Un détail qui saute immédiatement aux yeux : selon Xinhua, un capteur souterrain de monoxyde de carbone s'était déclenché avant l'explosion — le niveau de CO avait dépassé les limites autorisées. Que le personnel ait été évacué après l'alerte — aucune information officielle n'en parle.
« Mener une opération de sauvetage à grande échelle, enquêter soigneusement sur les causes et tenir les responsables accountables ».
Xi Jinping — selon Xinhua
La mine appartient à la compagnie Shanxi Tongzhou Group Liushenyu Coal Industry. Il est remarquable que : en 2024, l'Administration nationale de la sécurité minière de Chine l'a inscrite sur la liste de 1 128 installations présentant des « violations graves de sécurité » — et elle a continué à fonctionner.
Ampleur de l'opération et victimes
L'opération de sauvetage a mobilisé 345 personnes provenant de six brigades spécialisées, dépêchées par le Ministère des situations d'urgence. Au total, 400 à 500 sauveteurs ont travaillé sous terre simultanément. Samedi en milieu de journée, plus de 100 victimes ont été hospitalisées — principalement pour empoisonnement aux gaz toxiques, rapporte CCTV. Neuf personnes restaient sous terre.

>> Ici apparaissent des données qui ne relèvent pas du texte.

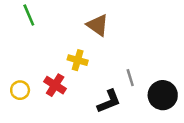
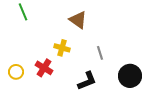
gray line: (130, 78) -> (100, 53), moved

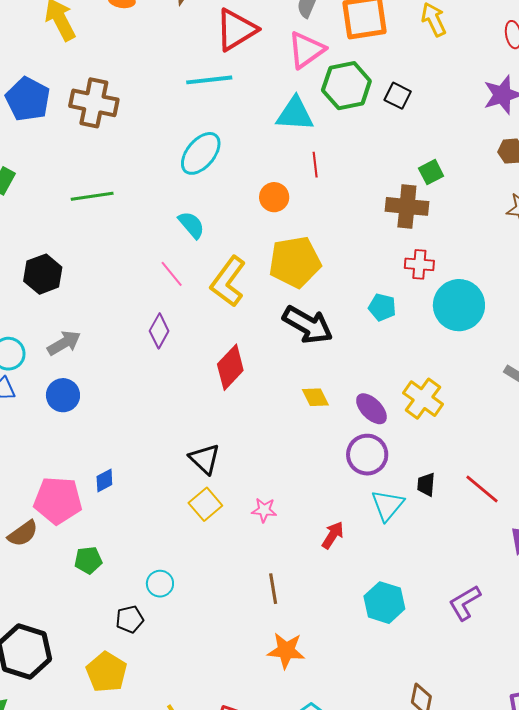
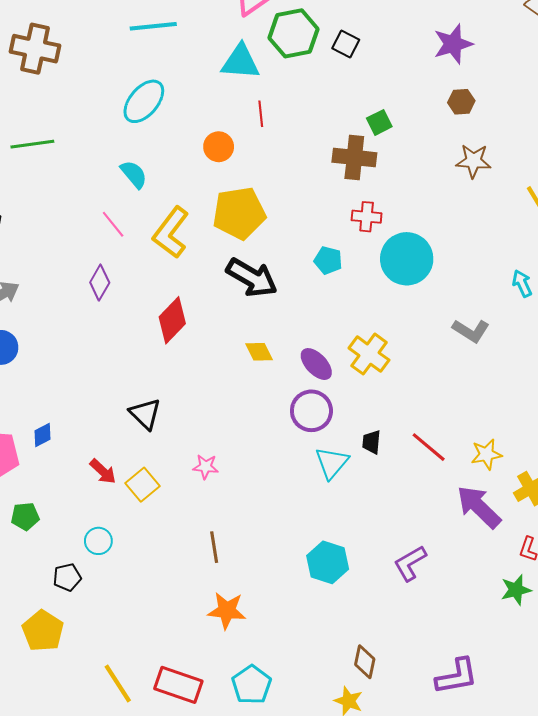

Les premiers rapports des médias d'État tôt le matin du 23 mai ne faisaient état que de 8 décès et 38 disparus — le brusque saut des chiffres à 90 n'a pas été officiellement expliqué.
Contexte : amélioration sur le papier
La province du Shanxi est le cœur houiller de la Chine. Après la décennie catastrophique des années 2000, l'État a consolidé l'industrie, renforcé la réglementation, et les statistiques de mortalité ont effectivement baissé. Mais cette trajectoire n'a pas été linéaire : en 2023, un effondrement dans la Région autonome de Mongolie-Intérieure a tué 53 mineurs, et en 2024, Pékin a introduit de nouvelles normes qui ont placé davantage de responsabilité directement sur les opérateurs.
- 2009, Shanxi («Tunlan»): 77 décès
- 2023, Mongolie-Intérieure: 53 décès
- 2026, Shanxi («Liushenyu»): au moins 90 décès
Le président Xi Jinping a appelé à « tirer des leçons de cet incident » dans tout le pays. Après chaque grande catastrophe, des appels similaires résonnent — et chaque fois l'industrie continue de fonctionner avec des installations figurant sur les listes des contrevenants.
Si l'enquête confirme que le signal du capteur de CO a été ignoré, la question ne relève plus de la défaillance technique — mais de la capacité du système de responsabilité que Pékin déclare après chaque tragédie à arrêter réellement les mines qui figurent déjà sur les « listes noires ».